READING TEXT:
I considered calling this entry Strenuous Physical Activity, but decided finnally on the Yellow Badge of Courage because I do not think I will ever ever get the chance to title something that again, but many things can be titled Strenuous Physical activity. Also, I was going to have pictures, but the computer where we are staying at, in Brno (look it up!), does not work with my camera.
On Sunday, I went paintballing with my new Austrian friends. I have had a lot of fulfilling experiences during my trip, a lot of memorable ones, a lot of enlightening ones. There have been plenty of fun ones too. But if I were forced by the confines of some stupid game, or maybe by some sort of demon, to describe my trip in one word the word I would choose would not be Fun. I am not here for Fun. I can have fun playing Odin Sphere at home, or hanging out with my friends and doing nerd stuff.
That said, paintballing on Sunday was probably the funnest thing that I have done, despite the fact that paintballing makes me vicious, and I am now very very sore. I was only shot out twice, and had to go out once for being out of paintballs. There was even a time when I was scared that I would not get hit at all, making it impossible to join the club of laughing, high fiving Austrians who were comparing their wounds. So I charged a bunker and got well and good blasted, and earned a big, fat, yellow paintball splat right over my heart (as well as several bruises that don't hurt now. Why don't they hurt?) My yellow badge of courage.
The soreness is the worst pain though. I am hobbling up and down stairs. I am now terrified of becoming old, because this must be what it is like, only I can hope to repair myself in a few days (I'm almost healed now), but when your old it just gets worse. Regardless of the creeping fear of my own mortality, paintballing was tough. We have been traveling for two months, and, as you might guess, travelling is not the most strenuous thing you can do. I have never felt so out of shape in my entire life. We get on a train, or a bus, and sit for 2 to 12 hours, and then we get off the bus and take another bus to the hostel to dump our packs, then walk around the old town for 4 hours, stopping every fifteen minutes to eat or stare. Sometimes we drink. That is not excersise unless you drink like Finns.

TASK SET:
**1.** According to the paintballing post, why did the writer charge a bunker?
**2.** Reproduce everything in the paintballing post from "I considered calling" down to "with my camera.".

EXTRACTED INFORMATION:
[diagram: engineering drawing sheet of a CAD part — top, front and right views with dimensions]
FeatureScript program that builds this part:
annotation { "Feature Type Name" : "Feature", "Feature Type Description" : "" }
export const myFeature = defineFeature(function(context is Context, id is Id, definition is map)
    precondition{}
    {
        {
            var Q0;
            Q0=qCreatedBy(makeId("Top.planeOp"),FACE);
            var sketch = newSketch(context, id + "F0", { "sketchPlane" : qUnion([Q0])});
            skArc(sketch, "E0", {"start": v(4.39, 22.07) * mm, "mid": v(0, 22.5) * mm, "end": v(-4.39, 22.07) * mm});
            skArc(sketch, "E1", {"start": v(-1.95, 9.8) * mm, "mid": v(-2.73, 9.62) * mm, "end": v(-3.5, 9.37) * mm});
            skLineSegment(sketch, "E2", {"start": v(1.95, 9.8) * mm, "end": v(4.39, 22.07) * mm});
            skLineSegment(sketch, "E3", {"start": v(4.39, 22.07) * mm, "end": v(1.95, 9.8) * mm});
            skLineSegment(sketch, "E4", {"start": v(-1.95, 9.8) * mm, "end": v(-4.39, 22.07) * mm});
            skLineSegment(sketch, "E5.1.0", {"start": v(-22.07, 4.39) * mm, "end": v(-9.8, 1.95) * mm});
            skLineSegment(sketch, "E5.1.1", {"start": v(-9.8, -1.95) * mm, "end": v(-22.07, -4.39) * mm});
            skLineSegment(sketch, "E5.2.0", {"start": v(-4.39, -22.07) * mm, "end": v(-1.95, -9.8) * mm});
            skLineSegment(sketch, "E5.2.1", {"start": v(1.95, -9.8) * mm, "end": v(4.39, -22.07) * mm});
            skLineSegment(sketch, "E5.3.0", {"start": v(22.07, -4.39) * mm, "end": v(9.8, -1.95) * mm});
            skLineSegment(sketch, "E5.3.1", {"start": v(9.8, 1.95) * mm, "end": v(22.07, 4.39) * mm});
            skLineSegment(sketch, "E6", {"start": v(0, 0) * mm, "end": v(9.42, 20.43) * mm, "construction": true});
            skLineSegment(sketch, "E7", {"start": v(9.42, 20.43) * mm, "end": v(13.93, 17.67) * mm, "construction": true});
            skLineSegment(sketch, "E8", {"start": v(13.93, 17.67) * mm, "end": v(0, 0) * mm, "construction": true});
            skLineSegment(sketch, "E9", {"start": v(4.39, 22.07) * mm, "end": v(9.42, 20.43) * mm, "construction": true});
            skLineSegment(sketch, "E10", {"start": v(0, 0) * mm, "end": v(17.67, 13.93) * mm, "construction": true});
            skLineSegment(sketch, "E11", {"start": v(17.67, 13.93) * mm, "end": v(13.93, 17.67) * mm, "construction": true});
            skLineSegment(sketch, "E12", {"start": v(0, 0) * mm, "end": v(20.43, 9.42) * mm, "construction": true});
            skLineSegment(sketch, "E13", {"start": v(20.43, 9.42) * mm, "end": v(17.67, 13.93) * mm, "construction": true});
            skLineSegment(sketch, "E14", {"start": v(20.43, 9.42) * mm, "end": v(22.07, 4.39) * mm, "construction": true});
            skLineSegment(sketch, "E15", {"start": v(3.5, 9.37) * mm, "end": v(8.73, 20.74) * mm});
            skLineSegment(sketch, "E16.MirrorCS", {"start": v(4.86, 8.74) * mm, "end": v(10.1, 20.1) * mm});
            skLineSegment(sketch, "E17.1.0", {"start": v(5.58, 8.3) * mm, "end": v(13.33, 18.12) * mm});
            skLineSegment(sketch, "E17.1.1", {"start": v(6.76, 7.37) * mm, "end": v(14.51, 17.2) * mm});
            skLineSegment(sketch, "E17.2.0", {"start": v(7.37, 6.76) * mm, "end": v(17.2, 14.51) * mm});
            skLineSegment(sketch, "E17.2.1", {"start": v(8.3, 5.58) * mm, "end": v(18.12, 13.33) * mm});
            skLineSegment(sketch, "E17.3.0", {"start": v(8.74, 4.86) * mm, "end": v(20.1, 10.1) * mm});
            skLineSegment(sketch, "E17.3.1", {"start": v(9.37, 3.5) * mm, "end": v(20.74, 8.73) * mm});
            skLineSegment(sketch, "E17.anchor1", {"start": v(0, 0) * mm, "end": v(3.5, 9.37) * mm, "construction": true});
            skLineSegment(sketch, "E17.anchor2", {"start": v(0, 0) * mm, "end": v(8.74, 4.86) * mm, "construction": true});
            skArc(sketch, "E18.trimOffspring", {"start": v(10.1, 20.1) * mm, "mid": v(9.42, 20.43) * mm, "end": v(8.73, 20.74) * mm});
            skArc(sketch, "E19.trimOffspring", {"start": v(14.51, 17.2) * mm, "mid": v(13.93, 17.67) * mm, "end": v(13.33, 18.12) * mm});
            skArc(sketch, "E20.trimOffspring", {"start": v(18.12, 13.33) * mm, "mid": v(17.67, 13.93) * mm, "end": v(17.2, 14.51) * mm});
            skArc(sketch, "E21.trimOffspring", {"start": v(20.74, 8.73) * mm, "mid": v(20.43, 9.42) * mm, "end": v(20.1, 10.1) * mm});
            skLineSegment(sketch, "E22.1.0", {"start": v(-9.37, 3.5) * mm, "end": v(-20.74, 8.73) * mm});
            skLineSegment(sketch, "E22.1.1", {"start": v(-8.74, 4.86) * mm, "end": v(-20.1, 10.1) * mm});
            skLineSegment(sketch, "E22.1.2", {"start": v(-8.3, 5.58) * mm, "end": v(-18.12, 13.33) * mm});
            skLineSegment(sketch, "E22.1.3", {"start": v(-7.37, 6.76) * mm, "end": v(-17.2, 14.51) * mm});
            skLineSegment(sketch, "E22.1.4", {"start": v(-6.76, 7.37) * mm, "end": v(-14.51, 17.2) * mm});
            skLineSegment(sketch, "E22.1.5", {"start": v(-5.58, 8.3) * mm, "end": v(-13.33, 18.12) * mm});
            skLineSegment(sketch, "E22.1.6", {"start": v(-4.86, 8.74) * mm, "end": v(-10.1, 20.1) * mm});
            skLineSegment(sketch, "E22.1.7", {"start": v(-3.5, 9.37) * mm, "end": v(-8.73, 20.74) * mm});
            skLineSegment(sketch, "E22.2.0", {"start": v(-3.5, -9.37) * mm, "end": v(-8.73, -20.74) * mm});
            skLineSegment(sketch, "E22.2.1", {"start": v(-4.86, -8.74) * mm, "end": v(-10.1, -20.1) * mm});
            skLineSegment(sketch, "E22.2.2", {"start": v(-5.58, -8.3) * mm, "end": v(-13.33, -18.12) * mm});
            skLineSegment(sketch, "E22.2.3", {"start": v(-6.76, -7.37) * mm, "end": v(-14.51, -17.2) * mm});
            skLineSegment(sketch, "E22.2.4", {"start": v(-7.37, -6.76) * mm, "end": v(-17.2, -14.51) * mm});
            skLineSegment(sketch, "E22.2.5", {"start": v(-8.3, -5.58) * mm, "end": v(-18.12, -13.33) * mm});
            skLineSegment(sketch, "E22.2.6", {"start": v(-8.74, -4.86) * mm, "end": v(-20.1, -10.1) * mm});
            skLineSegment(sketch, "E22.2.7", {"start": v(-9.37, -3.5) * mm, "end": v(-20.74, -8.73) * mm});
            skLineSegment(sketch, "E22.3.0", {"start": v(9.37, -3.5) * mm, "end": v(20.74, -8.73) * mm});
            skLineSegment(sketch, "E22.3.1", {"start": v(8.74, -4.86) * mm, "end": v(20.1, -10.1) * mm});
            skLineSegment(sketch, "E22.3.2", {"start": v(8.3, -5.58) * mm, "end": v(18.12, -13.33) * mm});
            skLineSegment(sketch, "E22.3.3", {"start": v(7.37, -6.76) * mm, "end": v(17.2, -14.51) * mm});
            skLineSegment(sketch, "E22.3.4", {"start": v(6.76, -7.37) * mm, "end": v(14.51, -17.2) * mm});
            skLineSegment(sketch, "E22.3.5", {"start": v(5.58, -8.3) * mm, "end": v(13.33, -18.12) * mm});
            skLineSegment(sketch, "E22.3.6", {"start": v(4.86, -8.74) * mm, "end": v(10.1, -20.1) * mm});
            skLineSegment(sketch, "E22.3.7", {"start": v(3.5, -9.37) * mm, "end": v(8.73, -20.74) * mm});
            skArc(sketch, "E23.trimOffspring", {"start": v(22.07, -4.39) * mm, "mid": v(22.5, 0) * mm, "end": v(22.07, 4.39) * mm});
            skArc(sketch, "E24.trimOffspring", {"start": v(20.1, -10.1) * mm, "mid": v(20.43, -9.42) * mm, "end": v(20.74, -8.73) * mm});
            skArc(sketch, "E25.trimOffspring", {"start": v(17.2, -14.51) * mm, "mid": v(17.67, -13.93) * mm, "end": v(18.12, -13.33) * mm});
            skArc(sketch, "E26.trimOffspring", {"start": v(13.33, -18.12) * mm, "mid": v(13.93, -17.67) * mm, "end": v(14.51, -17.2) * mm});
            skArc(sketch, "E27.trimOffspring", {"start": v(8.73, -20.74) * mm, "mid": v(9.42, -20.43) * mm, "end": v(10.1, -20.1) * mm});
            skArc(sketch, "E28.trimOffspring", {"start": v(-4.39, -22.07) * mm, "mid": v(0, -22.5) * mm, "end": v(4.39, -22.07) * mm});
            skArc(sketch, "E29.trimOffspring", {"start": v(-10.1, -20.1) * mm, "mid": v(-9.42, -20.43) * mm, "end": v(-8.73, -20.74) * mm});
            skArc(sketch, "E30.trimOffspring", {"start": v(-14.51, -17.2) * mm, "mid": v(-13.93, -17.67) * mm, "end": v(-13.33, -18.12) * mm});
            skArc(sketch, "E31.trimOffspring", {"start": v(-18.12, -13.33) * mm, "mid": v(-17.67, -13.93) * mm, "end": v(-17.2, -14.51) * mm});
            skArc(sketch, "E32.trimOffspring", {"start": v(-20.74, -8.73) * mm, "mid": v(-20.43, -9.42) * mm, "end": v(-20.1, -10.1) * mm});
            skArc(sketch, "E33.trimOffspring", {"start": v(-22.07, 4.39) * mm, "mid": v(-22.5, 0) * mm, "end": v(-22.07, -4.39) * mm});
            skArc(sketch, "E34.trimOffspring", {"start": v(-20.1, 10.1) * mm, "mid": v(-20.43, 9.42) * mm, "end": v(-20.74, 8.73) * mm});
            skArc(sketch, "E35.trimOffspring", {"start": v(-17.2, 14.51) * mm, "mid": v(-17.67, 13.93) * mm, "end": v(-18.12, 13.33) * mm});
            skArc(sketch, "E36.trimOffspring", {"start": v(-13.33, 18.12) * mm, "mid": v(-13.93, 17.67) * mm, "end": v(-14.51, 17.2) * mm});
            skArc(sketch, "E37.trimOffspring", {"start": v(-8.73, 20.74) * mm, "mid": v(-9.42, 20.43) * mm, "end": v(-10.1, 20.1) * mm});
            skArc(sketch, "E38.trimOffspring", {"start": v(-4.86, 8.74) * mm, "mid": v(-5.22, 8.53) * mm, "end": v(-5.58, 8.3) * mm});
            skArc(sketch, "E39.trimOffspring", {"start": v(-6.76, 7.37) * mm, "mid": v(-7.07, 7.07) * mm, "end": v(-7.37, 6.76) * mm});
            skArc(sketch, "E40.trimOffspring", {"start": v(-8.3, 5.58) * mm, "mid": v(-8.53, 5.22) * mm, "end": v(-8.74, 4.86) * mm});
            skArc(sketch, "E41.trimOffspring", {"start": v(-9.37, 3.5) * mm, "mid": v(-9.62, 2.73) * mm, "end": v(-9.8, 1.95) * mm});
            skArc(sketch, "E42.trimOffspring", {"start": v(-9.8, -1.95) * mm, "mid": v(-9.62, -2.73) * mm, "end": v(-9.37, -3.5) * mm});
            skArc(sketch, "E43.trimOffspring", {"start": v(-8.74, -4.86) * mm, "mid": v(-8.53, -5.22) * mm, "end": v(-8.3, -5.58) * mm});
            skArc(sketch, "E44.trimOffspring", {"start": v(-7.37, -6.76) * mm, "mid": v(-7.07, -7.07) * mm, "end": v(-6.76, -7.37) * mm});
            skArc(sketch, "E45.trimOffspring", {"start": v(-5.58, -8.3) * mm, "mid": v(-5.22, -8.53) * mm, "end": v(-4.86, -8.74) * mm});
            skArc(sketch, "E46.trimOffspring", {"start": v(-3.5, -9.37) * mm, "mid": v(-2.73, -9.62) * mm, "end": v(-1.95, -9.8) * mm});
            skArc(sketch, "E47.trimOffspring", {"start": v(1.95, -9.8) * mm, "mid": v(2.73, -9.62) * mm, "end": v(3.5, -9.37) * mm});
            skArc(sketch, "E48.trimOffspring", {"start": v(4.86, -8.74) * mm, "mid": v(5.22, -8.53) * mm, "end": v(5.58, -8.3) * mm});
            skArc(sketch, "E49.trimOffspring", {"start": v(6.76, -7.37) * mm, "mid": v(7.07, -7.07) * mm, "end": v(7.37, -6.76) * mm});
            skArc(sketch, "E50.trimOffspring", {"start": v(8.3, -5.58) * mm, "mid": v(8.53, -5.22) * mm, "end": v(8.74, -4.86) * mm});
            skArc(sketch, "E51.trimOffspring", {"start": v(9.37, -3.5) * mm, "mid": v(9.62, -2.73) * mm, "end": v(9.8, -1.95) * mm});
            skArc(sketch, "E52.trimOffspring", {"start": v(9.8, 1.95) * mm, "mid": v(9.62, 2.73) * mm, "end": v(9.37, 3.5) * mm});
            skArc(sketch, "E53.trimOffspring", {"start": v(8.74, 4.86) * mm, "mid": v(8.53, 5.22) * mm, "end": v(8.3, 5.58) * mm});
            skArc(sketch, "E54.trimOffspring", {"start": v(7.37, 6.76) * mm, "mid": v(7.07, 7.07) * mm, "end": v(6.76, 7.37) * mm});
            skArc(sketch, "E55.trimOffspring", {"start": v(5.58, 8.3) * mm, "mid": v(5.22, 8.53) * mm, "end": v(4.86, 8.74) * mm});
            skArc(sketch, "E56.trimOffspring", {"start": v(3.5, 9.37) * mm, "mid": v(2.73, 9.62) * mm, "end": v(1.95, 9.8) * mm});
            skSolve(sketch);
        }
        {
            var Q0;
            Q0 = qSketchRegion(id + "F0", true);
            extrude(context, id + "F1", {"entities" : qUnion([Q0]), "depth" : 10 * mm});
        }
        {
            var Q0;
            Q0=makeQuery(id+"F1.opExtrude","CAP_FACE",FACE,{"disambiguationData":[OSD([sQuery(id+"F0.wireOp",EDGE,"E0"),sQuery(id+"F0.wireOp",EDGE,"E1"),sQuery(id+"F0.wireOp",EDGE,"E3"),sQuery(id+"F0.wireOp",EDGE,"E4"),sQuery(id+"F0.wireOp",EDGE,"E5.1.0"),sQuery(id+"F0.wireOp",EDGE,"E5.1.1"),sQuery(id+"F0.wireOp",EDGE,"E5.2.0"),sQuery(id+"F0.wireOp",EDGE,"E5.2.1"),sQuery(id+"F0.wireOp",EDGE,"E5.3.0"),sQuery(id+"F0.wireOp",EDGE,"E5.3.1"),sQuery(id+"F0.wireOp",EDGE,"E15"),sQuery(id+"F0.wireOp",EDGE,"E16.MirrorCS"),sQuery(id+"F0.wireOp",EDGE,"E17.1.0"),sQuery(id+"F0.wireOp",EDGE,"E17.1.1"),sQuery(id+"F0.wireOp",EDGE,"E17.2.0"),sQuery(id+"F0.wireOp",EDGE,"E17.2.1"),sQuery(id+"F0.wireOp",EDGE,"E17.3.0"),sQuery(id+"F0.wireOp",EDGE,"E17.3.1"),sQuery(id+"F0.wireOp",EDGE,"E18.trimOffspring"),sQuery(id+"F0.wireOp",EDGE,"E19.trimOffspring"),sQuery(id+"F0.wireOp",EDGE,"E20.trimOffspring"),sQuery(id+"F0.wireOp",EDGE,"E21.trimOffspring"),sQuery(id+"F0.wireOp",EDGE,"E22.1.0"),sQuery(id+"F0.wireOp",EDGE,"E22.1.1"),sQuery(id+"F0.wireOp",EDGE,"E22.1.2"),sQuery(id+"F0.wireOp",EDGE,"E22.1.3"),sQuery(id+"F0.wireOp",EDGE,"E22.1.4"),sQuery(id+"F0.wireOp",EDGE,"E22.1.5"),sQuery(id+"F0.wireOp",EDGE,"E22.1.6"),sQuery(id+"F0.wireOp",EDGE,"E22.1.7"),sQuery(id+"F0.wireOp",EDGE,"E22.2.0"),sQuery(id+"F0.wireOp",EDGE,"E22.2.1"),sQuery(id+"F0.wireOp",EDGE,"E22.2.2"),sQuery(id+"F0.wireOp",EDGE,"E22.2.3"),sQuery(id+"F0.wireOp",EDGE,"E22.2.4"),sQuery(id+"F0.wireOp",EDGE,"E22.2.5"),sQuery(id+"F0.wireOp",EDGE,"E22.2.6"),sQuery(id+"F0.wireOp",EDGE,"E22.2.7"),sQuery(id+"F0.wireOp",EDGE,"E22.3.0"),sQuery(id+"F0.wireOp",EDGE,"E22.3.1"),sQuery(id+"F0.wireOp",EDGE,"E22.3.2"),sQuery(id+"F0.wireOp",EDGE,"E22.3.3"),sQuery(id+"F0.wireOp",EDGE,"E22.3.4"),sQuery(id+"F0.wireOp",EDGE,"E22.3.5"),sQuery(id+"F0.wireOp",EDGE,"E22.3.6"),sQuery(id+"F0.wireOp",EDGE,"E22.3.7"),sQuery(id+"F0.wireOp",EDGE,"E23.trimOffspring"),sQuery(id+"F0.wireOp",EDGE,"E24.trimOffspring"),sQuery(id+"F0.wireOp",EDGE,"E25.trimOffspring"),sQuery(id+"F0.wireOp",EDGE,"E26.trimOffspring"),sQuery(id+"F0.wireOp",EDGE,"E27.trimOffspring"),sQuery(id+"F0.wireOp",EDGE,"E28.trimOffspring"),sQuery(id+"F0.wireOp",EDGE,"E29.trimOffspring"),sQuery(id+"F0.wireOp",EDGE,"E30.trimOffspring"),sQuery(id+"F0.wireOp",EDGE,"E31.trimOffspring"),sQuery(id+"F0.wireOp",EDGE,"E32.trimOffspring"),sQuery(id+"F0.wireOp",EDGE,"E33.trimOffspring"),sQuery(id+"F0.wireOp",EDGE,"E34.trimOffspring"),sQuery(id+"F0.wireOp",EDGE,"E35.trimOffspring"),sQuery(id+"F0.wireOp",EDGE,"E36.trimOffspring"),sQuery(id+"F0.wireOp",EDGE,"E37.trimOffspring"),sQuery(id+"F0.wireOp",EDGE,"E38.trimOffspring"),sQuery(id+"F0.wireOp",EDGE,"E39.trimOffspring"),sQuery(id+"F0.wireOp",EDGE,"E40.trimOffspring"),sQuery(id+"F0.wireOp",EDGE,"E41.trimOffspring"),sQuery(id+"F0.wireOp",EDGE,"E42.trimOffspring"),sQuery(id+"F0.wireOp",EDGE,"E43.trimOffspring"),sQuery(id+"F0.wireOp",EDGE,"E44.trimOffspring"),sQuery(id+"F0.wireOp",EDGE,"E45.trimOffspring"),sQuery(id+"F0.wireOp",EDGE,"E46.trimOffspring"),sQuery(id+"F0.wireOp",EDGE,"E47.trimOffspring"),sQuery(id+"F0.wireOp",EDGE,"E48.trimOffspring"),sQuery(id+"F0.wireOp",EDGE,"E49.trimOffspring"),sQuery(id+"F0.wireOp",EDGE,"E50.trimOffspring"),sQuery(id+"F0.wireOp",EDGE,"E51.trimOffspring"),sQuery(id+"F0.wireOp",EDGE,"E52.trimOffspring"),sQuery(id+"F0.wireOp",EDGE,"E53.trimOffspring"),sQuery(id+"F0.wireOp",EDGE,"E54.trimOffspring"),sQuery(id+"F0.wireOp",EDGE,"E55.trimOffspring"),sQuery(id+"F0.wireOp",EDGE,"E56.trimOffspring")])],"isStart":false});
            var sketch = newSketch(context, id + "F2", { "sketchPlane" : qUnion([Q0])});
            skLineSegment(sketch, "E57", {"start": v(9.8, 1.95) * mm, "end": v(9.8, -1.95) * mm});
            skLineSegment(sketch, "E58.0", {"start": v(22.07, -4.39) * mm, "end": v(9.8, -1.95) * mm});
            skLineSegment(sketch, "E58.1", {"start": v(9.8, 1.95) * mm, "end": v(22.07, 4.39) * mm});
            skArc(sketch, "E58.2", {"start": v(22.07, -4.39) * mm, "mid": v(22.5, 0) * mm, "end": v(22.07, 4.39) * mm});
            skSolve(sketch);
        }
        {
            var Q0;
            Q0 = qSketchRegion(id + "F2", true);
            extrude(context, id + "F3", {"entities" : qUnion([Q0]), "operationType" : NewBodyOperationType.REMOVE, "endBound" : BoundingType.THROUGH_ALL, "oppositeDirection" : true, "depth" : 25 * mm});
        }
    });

ANSWERS BELOW:
**1.** The writer was worried about not getting hit at all. That would have made it impossible to join the laughing, high-fiving Austrians who were comparing their wounds, so the writer charged a bunker to get shot.

**2.**
I considered calling this entry Strenuous Physical Activity, but decided finnally on the Yellow Badge of Courage because I do not think I will ever ever get the chance to title something that again, but many things can be titled Strenuous Physical activity. Also, I was going to have pictures, but the computer where we are staying at, in Brno (look it up!), does not work with my camera.